According to the Mekor Rishon newspaper, Adv. Asa Kling has been selected as the next Israel Commissioner of Patents and Trademarks. Kling has an LL.B, from Tel Aviv University from 1997; and a B.Sc. in Aerospace Engineering from the Technion, Israel Institute of Technology. Kling is currently a partner of Gilat Bareket, the legal side of the Reinhold Cohn Group, where, according to their website, he handles various aspects of intellectual property law, antitrust law, commercial law, company law and international transactions.
He has litigation experience relating to patents, copyright and trademarks and cross-border intellectual property enforcement. Assuming the Minister of Justice Yaakov Neeman confirms the appointment, we wish Adv. Kling success in his new position.
We note with approval that Adv. Kling has both legal and engineering qualifications, with IP experience as both a patent attorney and an attorney-at-law. Interestingly, Kling’s Patent Attorney license, No. 280, is only from 2006. It is odd to find myself licensed as a patent attorney for longer than the incoming Commissioner.
Then again, Kling does have the three years post licensing experience to train budding patent attorneys, and there is no legal requirement for a commissioner to be a patent attorney at all. Kling does, however, have the 10 years post licensing experience required for a district court judge, which is the equivalent position.
Some may consider it not ideal for an Israel Commissioner of Patents and Trademarks to have been a partner in the largest IP Group. If Kling disqualifies himself from handling cases where Reinhold Cohn is a party, he may find himself unable to rule on a large number of cases. Since the Deputy Commissioner and other adjudicators are subservient to him, there is a problem even if he disqualifies himself. There is also a danger of Kling taking a strong line against RCIP clients so as to appear balanced.
In my opinion, because of the possibility of appeal to the courts, the problem is not overly serious in practice. Since decisions are published, third parties such as me can freely criticize what we consider to be misinterpretations and poor decisions. Indeed, way back when then Acting Commissioner Yisrael Axelrod found in favor of RCIP’s clients when interpreting the law regarding pharmaceutical patent term extensions in a ruling where only RCIP’s clients were involved, the Knesset amended the Law to make his interpretation untenable.
We hope that Kling, if his appointment is affirmed, will either not patronize any IP events organized by firms in the private sector, will patronize them all or will publish guidelines for participation of patent office staff. Dr Noam had a strong policy of not attending events organized by IP firms and also prevented heads of departments from actively participating. However, on occasion, he did take an active part in events sponsored by the RCIP group, such as a reception held in honor of the visiting Chinese Commissioner of Patents and Trademarks.
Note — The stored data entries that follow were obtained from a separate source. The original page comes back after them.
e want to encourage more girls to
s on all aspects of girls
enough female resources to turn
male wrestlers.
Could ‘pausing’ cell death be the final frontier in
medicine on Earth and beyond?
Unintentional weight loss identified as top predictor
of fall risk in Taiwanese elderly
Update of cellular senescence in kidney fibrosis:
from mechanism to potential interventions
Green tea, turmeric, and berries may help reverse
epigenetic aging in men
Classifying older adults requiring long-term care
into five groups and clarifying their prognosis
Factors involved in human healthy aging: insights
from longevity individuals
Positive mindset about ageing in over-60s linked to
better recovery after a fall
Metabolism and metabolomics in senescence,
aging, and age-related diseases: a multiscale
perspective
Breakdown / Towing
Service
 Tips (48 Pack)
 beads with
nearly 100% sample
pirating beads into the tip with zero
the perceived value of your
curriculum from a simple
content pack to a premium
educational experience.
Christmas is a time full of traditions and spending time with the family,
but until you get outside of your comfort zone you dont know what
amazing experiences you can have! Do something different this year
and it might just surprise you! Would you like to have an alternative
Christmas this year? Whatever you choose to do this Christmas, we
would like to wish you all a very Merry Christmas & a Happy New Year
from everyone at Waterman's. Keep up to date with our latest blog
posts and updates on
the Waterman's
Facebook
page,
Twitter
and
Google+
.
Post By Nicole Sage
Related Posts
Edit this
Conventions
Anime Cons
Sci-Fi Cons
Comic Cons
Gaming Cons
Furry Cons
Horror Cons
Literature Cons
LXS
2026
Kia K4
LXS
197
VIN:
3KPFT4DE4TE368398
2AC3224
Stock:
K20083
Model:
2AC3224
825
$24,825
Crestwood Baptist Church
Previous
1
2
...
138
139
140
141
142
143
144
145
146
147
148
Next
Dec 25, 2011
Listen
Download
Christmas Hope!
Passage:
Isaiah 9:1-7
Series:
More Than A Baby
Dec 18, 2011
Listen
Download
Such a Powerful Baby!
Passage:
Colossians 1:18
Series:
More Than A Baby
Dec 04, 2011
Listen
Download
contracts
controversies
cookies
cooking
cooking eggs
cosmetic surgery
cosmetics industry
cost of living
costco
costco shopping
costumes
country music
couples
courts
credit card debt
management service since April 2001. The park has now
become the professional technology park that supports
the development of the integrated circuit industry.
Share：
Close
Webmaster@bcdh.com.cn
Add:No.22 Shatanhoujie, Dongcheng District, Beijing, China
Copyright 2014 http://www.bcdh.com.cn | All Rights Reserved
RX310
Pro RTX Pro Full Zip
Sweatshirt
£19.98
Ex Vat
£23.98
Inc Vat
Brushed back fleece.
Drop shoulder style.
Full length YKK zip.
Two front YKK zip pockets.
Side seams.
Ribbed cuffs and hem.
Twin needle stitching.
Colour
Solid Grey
This Orwellian equality was a little grating, not least because Noam had sold his practice to RCIP before taking up his appointment as Commissioner.
In the small and close knit Israel IP world, most practitioners have come through one of two or three established firms. It is difficult to imagine that anyone with IP experience and knowledge, who hasn’t come through the patent office, won’t have worked for one or other large IP firm. It would be more problematic if someone from Israel industry, say, an in-house IP counsel of Teva, Orbotech or Comverse was appointed commissioner. We do, however, note that the make-up of the committee who considered candidates for the job has not been published. This does not seem a desirable state of affairs for open government.